*WRITTEN TASK A*: In the listing, render the lines from the line with "Unknown Photographer" to the line with "Institution" as a numbered list, leaving out any blank lines.

*EXCERPT TO READ*:
* * * * * * * * *
Les chevaliers bannerets du duché de Bretagne au XVème siècle also refers to other families of the name:

On voit aussi Pierre de la Vieuville qualifié chevalier banneret dans une montre du 14 septembre 1413. Nous ne croyons pas que ce seigneur appartienne à la famille de la Vieuville de Bretagne, ancienne, il est vrai, mais peu richement possessionnée. Il est plus sûr de l'attribuer à une famille du même nom et considérable de l'Artois, dont les armes sont fascées d'or et d'azur, et à laquelle appartenaient Jean et André de la Vieuville, chevaliers en 1377, et peut-être aussi Jean de la Vieuville, chevalier de l'ordre du roi et bailli de Gisors en 1498. La famille de la Vieuville de Bretagne est distincte de celle du Cosquer ou du Coskaër, qui, à la fin du XVème siècle, francisa son nom en le changeant en celui de la Vieuville. - Il a existé en Bourgogne, selon Olivier de La Marche, une ancienne famille de bannerets, appelée de la Vieuville. Pierre de la Vieuville aurait pu aussi appartenir à une famille de Bourgogne du même nom, qui possédait au XVème siècle le fief de bannière de la Vieuville.

See also Etienne Pattou, Guillaume de La Vieu(x)ville & autres familles de La Vieuville, La Viefville, etc. (racineshistoire.free.fr/LGN/PDF/La-Vieuville.pdf, accessed 7/3/2018).

Peter Beauclerk-Dewar and Roger Powell note that while not having official position or office, de Velville was a courtier and "favourite of the king, participating in numerous jousts and accompanying the king out hunting." He saw military service in Brittany in 1489, and likely in France with the King in 1492, was knighted in 1497 after the Battle of Blackheath, and was one of a small group of knights individually rewarded for their efforts by Henry VII.

Beauclerk-Dewar and Powell further state that historical records regularly place de Velville at royal tournaments marking significant royal events (marriages, visits of foreign monarchs) of the Court of Henry VII, in particular his jousts, from 1494 to 1507; in May 1509 he was appointed to attend Henry VII's funeral as a knight of the Royal Household, and in June to participate in the royal jousts in celebration of the accession of Henry VIII. Shortly thereafter, he was appointed Constable and Captain of Beaumaris Castle, Anglesey (Ynys Môn, in Wales) in 1509, a position he held until his death.

==Marriage, family and death==
Historian Alison Weir notes "he married a Welshwoman, and had issue" [i.e., a child or children]. His wife Agnes (née Griffith), was widow of Robert Dowdyng and daughter in the powerful Welsh family of William (Gwilym) Griffith Fychan and so brother to Sir William Griffith, a Chamberlain of North Wales; Agnes gave him two daughters, Grace and Jane, the latter who, in marriage to Tudor ap Robert Vychan, gave birth to Katherine Tudor, in Welsh Catrin o Ferain (who is sometimes referred to as "the mother of Wales"). de Velville died on 25 June 1535, cause unknown, and was buried in the Chapel of the Blessed Virgin Mary in Beaumaris.
* * * * * * * * *
*WRITTEN TASK B*:
Answer these questions about the passage on de Velville:
(i) In what year was de Velville knighted?
(ii) Of which castle was de Velville appointed Constable and Captain in 1509?
(iii) On what date did de Velville die?

*ENTRIES SUPPLIED*:
* * * * * * * * *
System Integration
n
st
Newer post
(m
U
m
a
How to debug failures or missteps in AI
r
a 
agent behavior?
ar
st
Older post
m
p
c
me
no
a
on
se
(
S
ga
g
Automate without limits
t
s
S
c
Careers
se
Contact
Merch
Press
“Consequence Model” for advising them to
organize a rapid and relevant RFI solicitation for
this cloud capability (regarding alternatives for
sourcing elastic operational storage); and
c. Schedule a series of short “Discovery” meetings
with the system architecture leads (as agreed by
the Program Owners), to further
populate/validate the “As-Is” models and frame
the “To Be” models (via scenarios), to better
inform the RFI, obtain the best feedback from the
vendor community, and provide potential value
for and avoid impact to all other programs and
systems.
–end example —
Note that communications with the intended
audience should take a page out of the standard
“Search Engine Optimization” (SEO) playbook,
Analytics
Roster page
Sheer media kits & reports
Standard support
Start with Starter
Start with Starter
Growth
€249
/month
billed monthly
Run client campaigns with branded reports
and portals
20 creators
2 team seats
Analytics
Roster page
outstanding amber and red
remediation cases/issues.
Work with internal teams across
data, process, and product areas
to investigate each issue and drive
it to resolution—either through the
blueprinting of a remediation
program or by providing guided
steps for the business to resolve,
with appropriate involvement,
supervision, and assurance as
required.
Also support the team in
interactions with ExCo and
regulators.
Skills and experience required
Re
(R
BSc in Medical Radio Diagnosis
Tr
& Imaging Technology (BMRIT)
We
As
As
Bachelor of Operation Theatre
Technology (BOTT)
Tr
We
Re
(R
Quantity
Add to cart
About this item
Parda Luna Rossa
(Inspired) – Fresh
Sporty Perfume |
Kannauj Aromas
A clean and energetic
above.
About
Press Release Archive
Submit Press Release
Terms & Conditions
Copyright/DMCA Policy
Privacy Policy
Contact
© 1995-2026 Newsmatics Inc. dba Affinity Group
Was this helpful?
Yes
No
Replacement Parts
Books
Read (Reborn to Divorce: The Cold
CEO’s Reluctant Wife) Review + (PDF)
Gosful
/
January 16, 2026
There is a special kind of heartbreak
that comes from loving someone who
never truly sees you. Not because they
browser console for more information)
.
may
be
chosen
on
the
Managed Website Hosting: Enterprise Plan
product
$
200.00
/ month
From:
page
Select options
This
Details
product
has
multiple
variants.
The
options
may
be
* * * * * * * * *
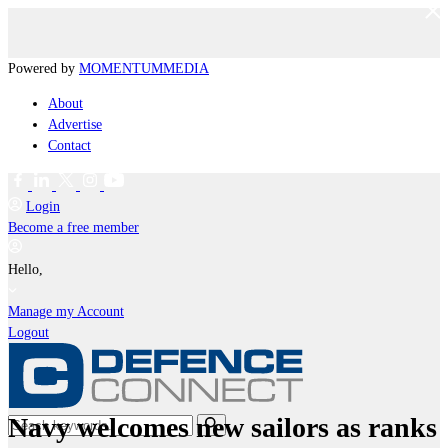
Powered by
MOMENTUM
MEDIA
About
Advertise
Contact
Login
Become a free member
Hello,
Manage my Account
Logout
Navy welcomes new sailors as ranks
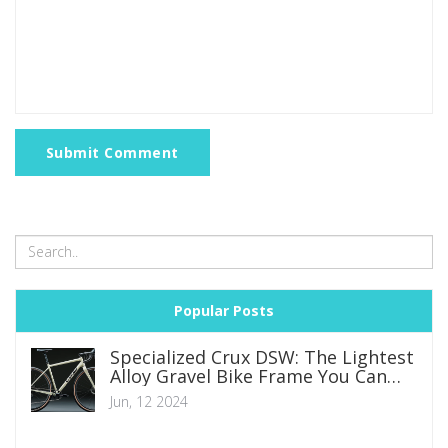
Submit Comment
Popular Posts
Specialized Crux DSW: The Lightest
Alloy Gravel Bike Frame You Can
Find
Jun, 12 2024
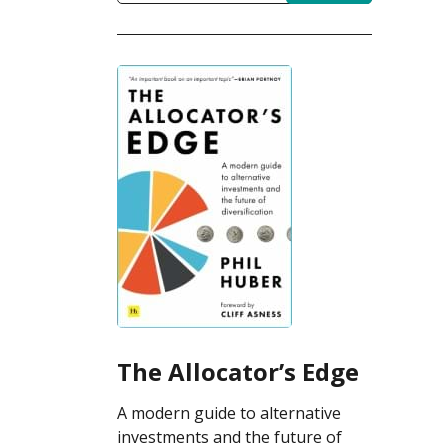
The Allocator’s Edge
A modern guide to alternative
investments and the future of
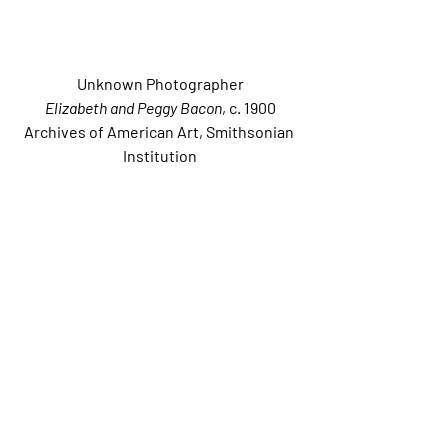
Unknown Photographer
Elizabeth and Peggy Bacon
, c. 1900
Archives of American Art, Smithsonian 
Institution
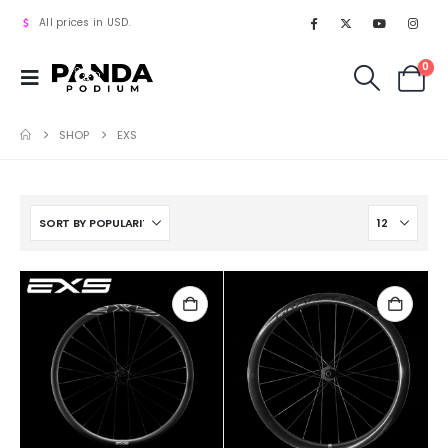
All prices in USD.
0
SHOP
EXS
* * * * * * * * *
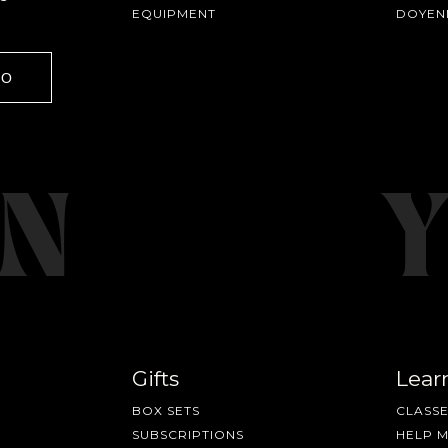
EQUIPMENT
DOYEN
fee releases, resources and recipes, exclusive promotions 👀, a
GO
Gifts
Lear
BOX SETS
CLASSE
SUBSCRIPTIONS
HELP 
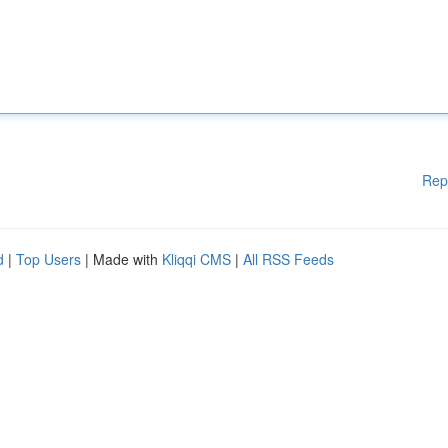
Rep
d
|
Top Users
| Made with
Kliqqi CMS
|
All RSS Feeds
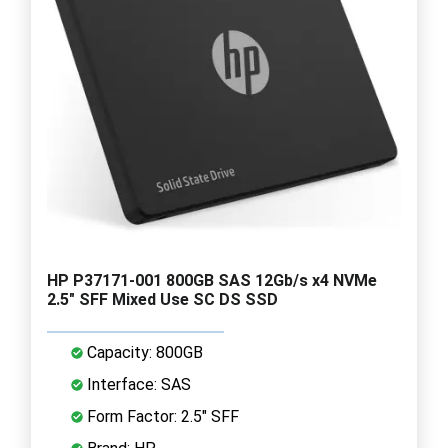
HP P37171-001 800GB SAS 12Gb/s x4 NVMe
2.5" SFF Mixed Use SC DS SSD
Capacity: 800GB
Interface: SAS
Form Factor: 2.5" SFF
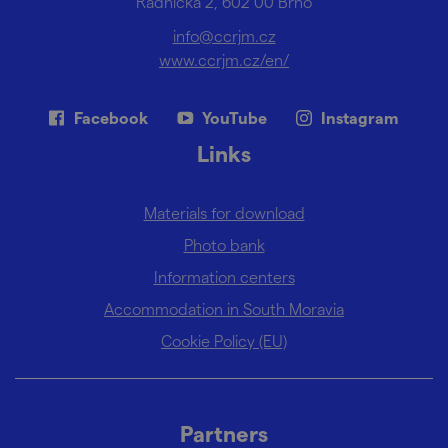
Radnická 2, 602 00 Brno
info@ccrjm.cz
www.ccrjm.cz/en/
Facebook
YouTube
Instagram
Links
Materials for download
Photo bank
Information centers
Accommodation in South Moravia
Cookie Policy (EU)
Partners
* * * * * * * * *
*EXERCISE ANSWER A*:
1. Unknown Photographer
2. Elizabeth and Peggy Bacon
3. , c. 1900
4. Archives of American Art, Smithsonian 
5. Institution

*EXERCISE ANSWER B*:
(i) 1497
(ii) Beaumaris Castle, Anglesey
(iii) 25 June 1535